🤖 AI Summary
End-to-end autonomous driving faces two key challenges: (1) imitation learning (IL) suffers from poor generalization and lacks post-deployment error correction; (2) reinforcement learning (RL) tends to overfit to hard scenarios, causing catastrophic forgetting and low sample efficiency. To address these, we propose a “Reinforcement Fine-tuning + Self-Aware Expansion” framework, introducing a novel three-stage closed-loop paradigm: (i) general IL pre-training, (ii) residual RL fine-tuning focused exclusively on failure cases, and (iii) plug-and-play self-aware adapters for dynamic, scenario-specific adaptation.
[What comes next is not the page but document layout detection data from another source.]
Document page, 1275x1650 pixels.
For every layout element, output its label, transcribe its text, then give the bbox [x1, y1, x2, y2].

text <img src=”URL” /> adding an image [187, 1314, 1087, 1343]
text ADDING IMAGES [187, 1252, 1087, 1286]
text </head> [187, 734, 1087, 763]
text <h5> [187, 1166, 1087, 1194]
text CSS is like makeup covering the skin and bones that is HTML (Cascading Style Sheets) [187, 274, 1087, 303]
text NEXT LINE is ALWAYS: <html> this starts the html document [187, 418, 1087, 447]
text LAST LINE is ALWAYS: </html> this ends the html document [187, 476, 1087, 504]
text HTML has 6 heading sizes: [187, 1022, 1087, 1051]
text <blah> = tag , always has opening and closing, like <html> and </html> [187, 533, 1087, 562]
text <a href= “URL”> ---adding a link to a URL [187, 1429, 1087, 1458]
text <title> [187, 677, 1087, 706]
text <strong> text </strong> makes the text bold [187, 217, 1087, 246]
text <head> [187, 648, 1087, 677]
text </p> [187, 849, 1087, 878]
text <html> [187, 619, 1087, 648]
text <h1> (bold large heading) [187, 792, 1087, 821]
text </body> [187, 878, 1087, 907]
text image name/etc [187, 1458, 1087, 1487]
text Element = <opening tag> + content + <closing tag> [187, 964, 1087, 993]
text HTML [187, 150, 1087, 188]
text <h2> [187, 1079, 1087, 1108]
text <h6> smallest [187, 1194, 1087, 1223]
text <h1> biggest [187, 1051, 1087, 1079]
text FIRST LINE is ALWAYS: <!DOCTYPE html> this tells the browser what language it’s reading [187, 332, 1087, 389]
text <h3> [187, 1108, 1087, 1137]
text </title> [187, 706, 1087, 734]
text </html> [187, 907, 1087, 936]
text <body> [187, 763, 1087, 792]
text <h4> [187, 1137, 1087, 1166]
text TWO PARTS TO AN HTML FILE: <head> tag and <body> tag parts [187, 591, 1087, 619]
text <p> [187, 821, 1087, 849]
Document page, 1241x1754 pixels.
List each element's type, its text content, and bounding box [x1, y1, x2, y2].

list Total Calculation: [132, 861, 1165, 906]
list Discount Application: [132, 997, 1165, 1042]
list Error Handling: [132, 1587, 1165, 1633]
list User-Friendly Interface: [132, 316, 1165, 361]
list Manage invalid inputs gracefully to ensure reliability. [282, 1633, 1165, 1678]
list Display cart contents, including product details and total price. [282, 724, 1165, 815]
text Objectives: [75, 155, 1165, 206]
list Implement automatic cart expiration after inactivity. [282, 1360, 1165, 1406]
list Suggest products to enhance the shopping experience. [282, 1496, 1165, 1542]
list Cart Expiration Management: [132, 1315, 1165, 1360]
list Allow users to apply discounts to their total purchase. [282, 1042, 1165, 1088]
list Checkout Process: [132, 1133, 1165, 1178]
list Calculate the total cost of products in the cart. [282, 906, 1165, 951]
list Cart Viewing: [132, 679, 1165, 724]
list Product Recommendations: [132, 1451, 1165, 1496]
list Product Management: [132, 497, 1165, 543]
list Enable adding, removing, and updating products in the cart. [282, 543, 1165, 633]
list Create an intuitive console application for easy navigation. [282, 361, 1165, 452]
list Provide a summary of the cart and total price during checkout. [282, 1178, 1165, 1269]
This design preserves holistic driving knowledge while enabling targeted optimization for challenging scenarios. Evaluated in both closed-loop simulation and real-world vehicle testing, our method significantly improves long-horizon planning robustness, safety, and cross-scenario generalization—outperforming state-of-the-art end-to-end approaches.
📝 Abstract
End-to-end autonomous driving has emerged as a promising paradigm for directly mapping sensor inputs to planning maneuvers using learning-based modular integrations. However, existing imitation learning (IL)-based models suffer from generalization to hard cases, and a lack of corrective feedback loop under post-deployment. While reinforcement learning (RL) offers a potential solution to tackle hard cases with optimality, it is often hindered by overfitting to specific driving cases, resulting in catastrophic forgetting of generalizable knowledge and sample inefficiency. To overcome these challenges, we propose Reinforced Refinement with Self-aware Expansion (R2SE), a novel learning pipeline that constantly refines hard domain while keeping generalizable driving policy for model-agnostic end-to-end driving systems. Through reinforcement fine-tuning and policy expansion that facilitates continuous improvement, R2SE features three key components: 1) Generalist Pretraining with hard-case allocation trains a generalist imitation learning (IL) driving system while dynamically identifying failure-prone cases for targeted refinement; 2) Residual Reinforced Specialist Fine-tuning optimizes residual corrections using reinforcement learning (RL) to improve performance in hard case domain while preserving global driving knowledge; 3) Self-aware Adapter Expansion dynamically integrates specialist policies back into the generalist model, enhancing continuous performance improvement. Experimental results in closed-loop simulation and real-world datasets demonstrate improvements in generalization, safety, and long-horizon policy robustness over state-of-the-art E2E systems, highlighting the effectiveness of reinforce refinement for scalable autonomous driving.